The grants help cover things that Medicaid and private insurance don't cover, Manning said, like dealing with probation officers or family members of clients who help them take their medications, filling out forms to help clients maintain their benefits, or, if a client ends up in the hospital, coordinating plans for discharge so the person can go home smoothly.
And they offer more flexibility. Sometimes clients don't show up for appointments, Manning said, and she has her staff try to reach them. Without the grants, the agency would only get paid for that time if the client showed up so they could bill Medicaid, Manning said. Most likely, in that situation, the agency would have to drop "higher-risk" clients who aren't as likely to show up, she said.
"I could not afford to keep doing the outreach to people who I'm not getting paid to see," Manning said.
In a statement, the Department of Mental Health and Addiction Services said it had been working with providers for several years to prepare for federal health reform and would continue to do so. It noted that the department had managed similar conversions from grant funding to fee-for-service systems in the past, and that many services will remain grant funded even after the Affordable Care Act takes effect.
"The department believes the behavioral health system can be sustained under ACA," the statement said.
Barnes said he doesn't believe the grant cut will lead to problems with access to mental health care. He acknowledged that Medicaid rates are lower than what Medicare and private insurers pay, but he noted that Medicaid is generally considered to provide better coverage for mental-health services than commercial insurance.

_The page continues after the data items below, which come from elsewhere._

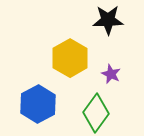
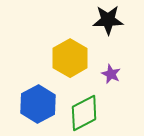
green diamond: moved 12 px left; rotated 27 degrees clockwise
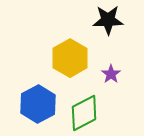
purple star: rotated 12 degrees clockwise
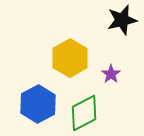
black star: moved 14 px right; rotated 12 degrees counterclockwise
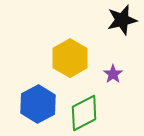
purple star: moved 2 px right
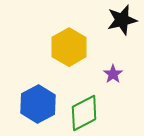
yellow hexagon: moved 1 px left, 11 px up
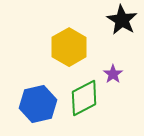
black star: rotated 28 degrees counterclockwise
blue hexagon: rotated 15 degrees clockwise
green diamond: moved 15 px up
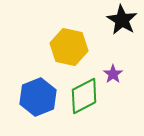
yellow hexagon: rotated 18 degrees counterclockwise
green diamond: moved 2 px up
blue hexagon: moved 7 px up; rotated 9 degrees counterclockwise
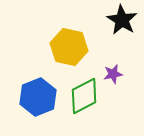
purple star: rotated 24 degrees clockwise
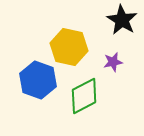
purple star: moved 12 px up
blue hexagon: moved 17 px up; rotated 18 degrees counterclockwise
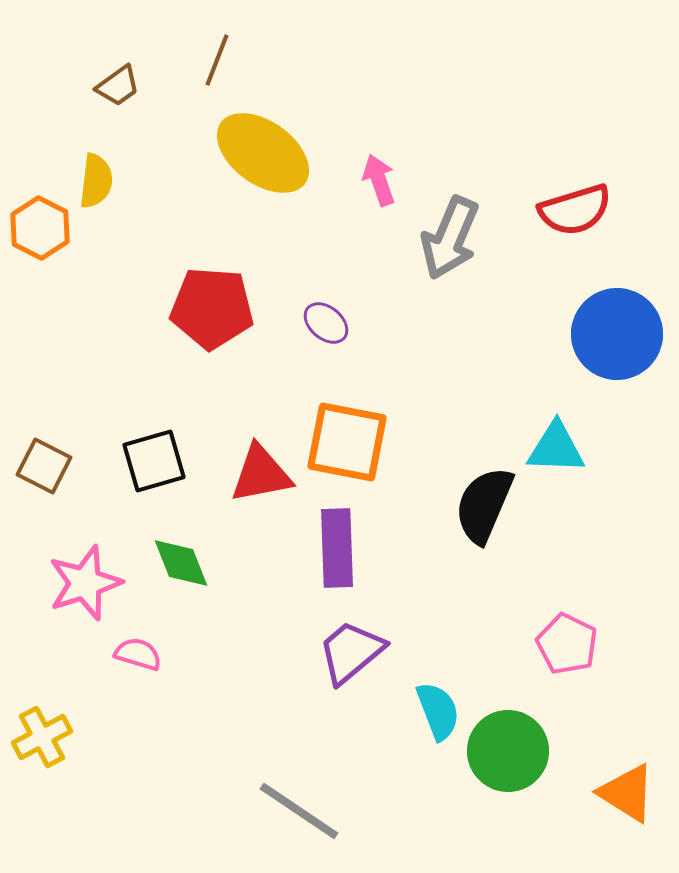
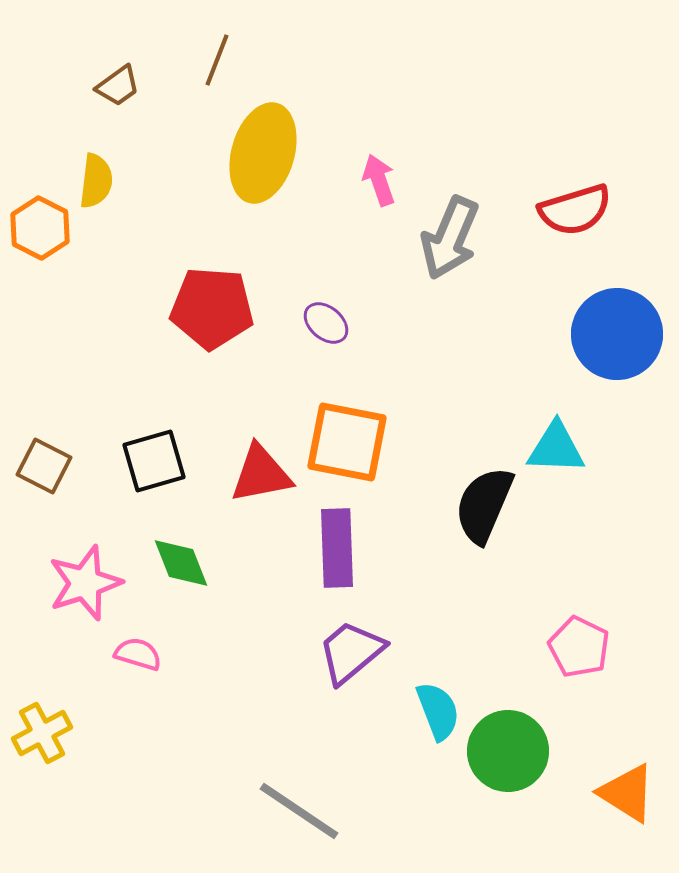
yellow ellipse: rotated 70 degrees clockwise
pink pentagon: moved 12 px right, 3 px down
yellow cross: moved 4 px up
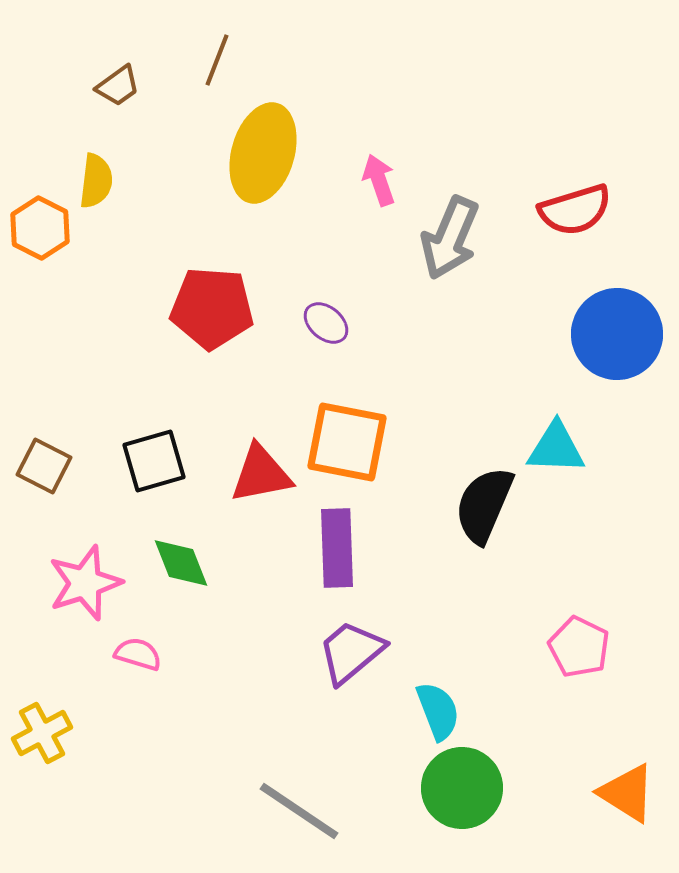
green circle: moved 46 px left, 37 px down
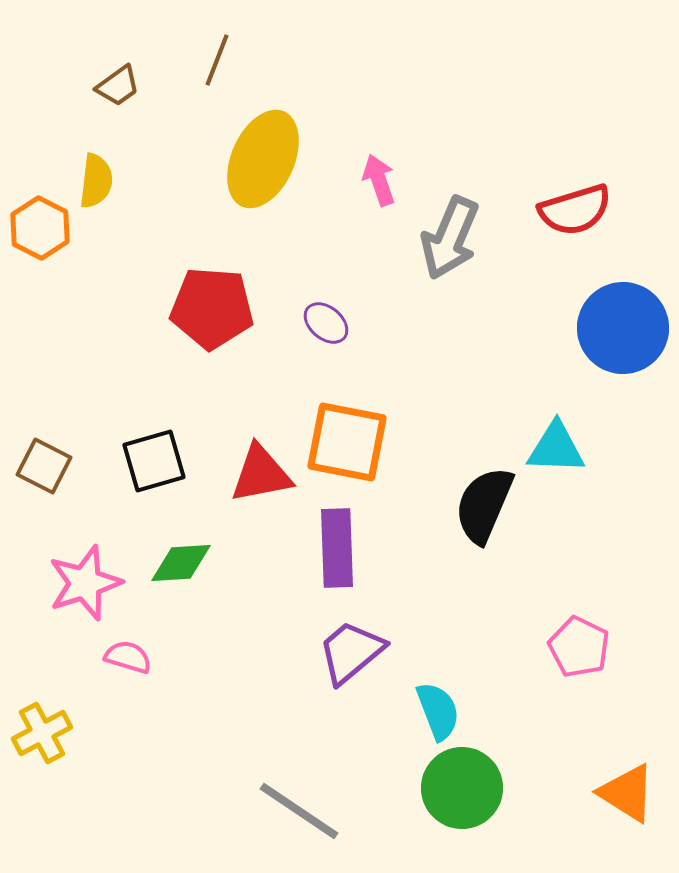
yellow ellipse: moved 6 px down; rotated 8 degrees clockwise
blue circle: moved 6 px right, 6 px up
green diamond: rotated 72 degrees counterclockwise
pink semicircle: moved 10 px left, 3 px down
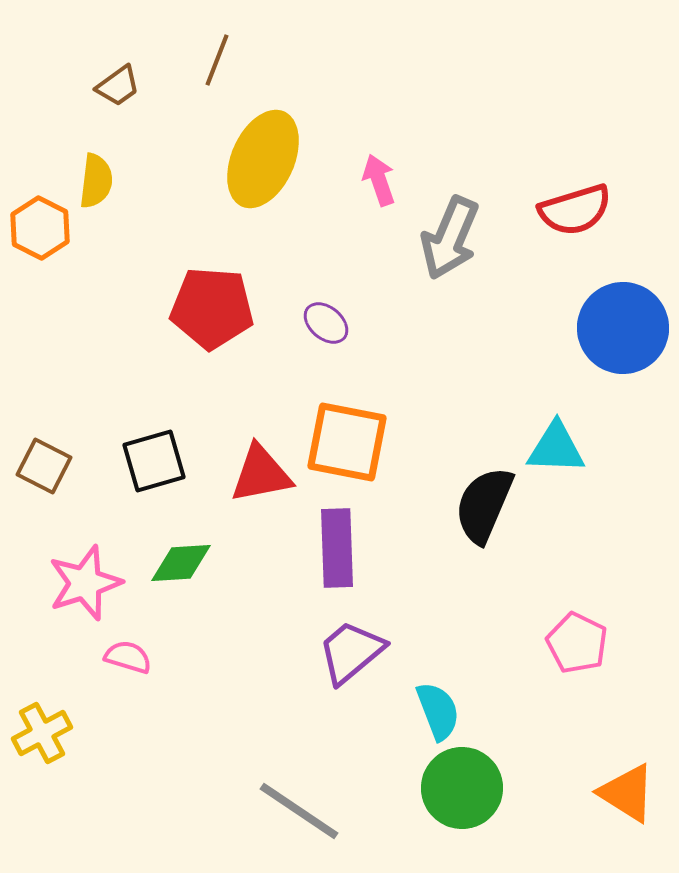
pink pentagon: moved 2 px left, 4 px up
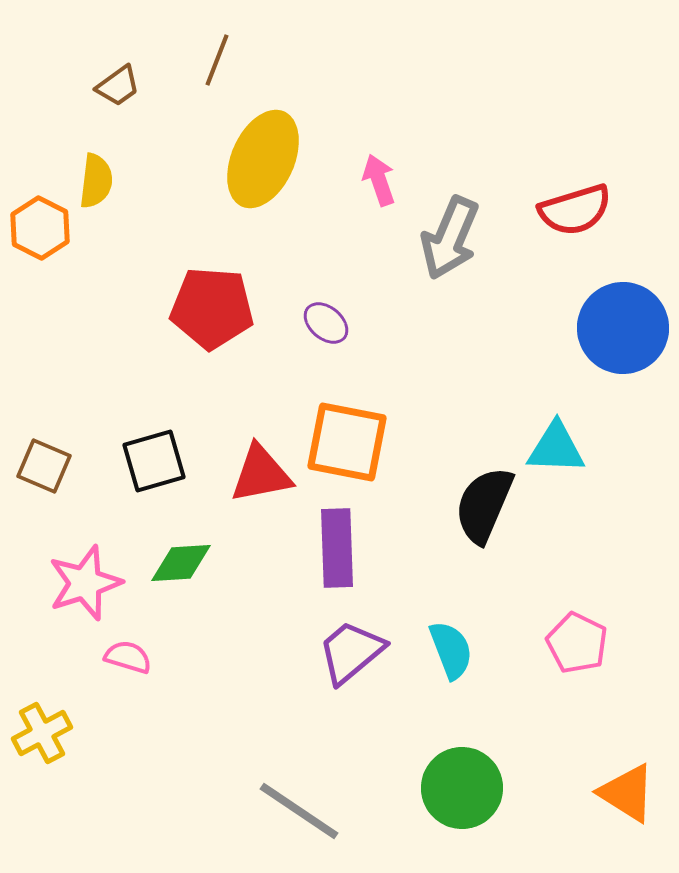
brown square: rotated 4 degrees counterclockwise
cyan semicircle: moved 13 px right, 61 px up
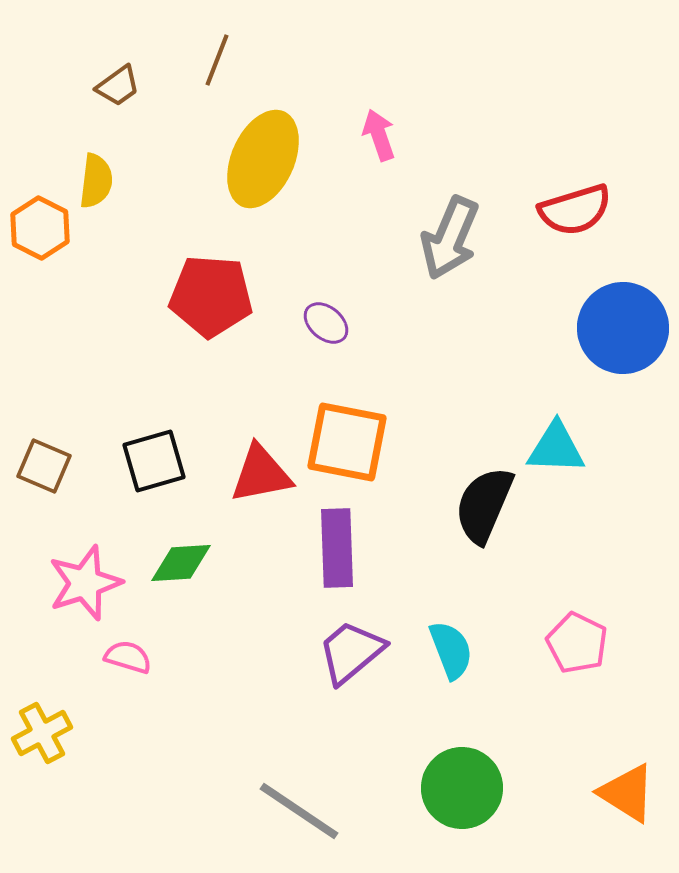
pink arrow: moved 45 px up
red pentagon: moved 1 px left, 12 px up
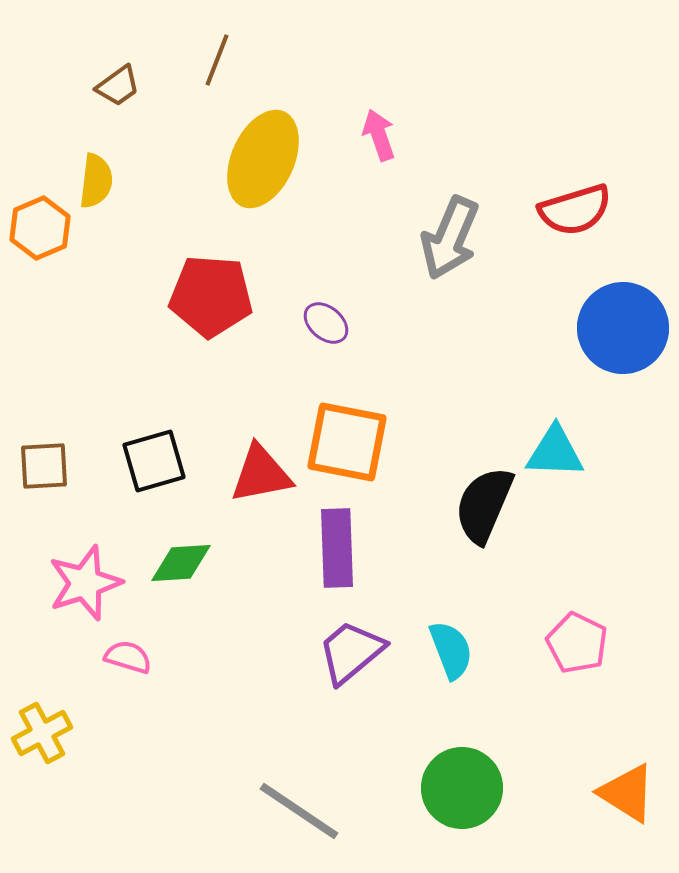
orange hexagon: rotated 10 degrees clockwise
cyan triangle: moved 1 px left, 4 px down
brown square: rotated 26 degrees counterclockwise
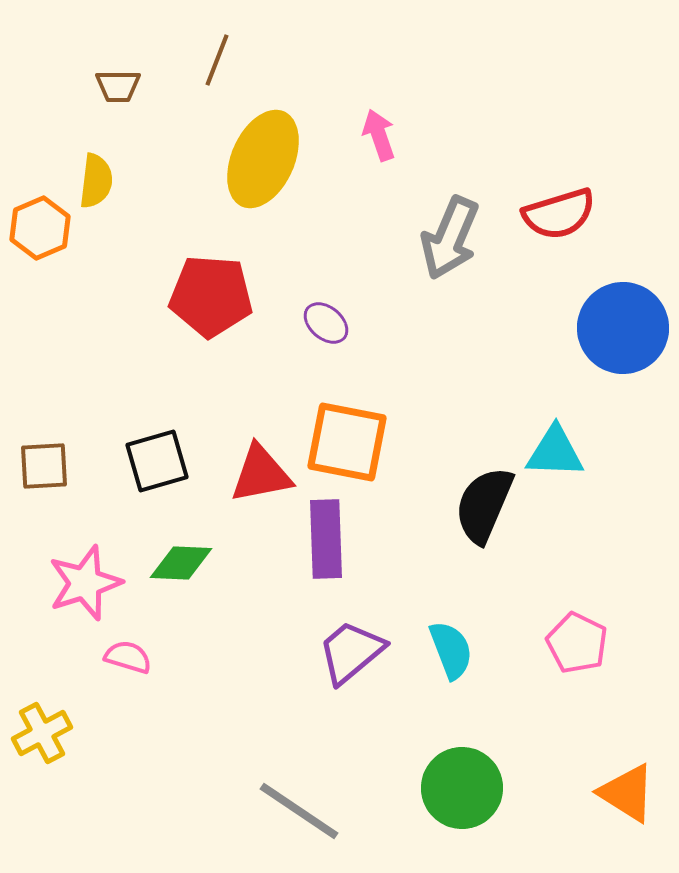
brown trapezoid: rotated 36 degrees clockwise
red semicircle: moved 16 px left, 4 px down
black square: moved 3 px right
purple rectangle: moved 11 px left, 9 px up
green diamond: rotated 6 degrees clockwise
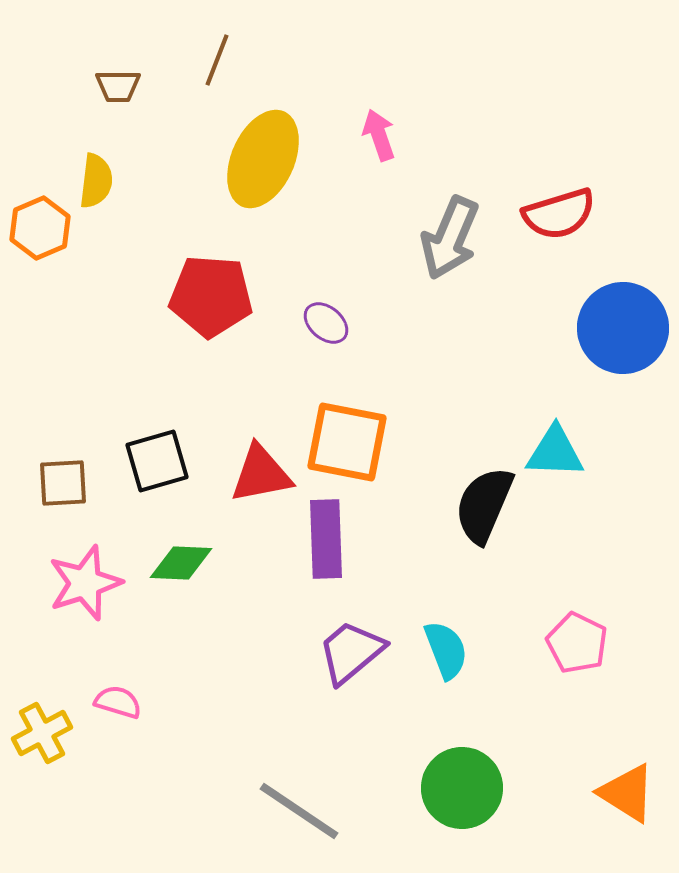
brown square: moved 19 px right, 17 px down
cyan semicircle: moved 5 px left
pink semicircle: moved 10 px left, 45 px down
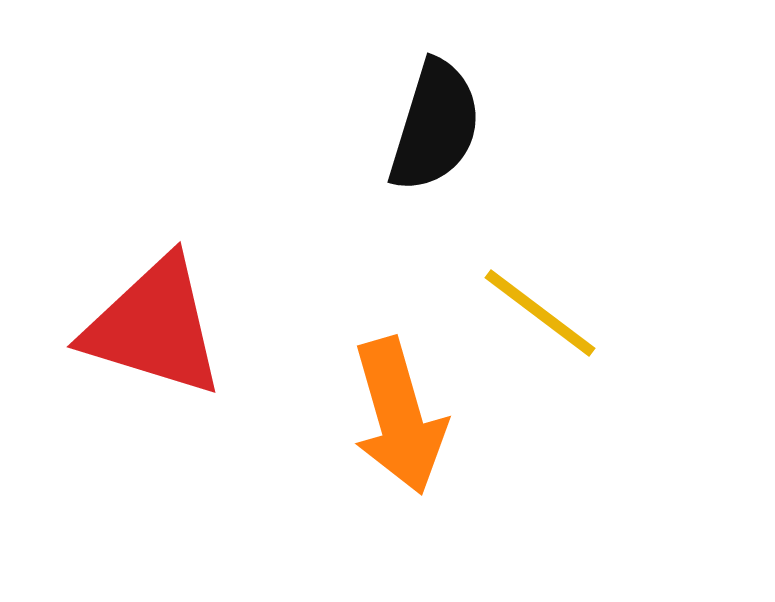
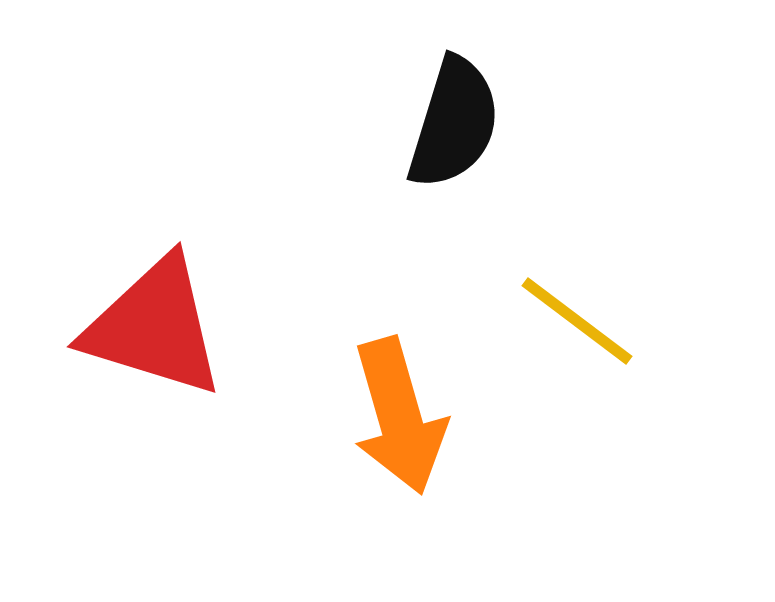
black semicircle: moved 19 px right, 3 px up
yellow line: moved 37 px right, 8 px down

He also noted that the proposed budget provides $10 million for a separate care coordination initiative that could help the clients the providers serve.
"I think the Affordable Care Act creates a lot of opportunities for us," he said. "I really think that the providers who are most dynamic and able to best adapt their service-delivery model to the post-ACA world will prosper and we certainly want them to."
"But we definitely need to begin to change how we pay for services because of the act and because of the budget constraints that we face."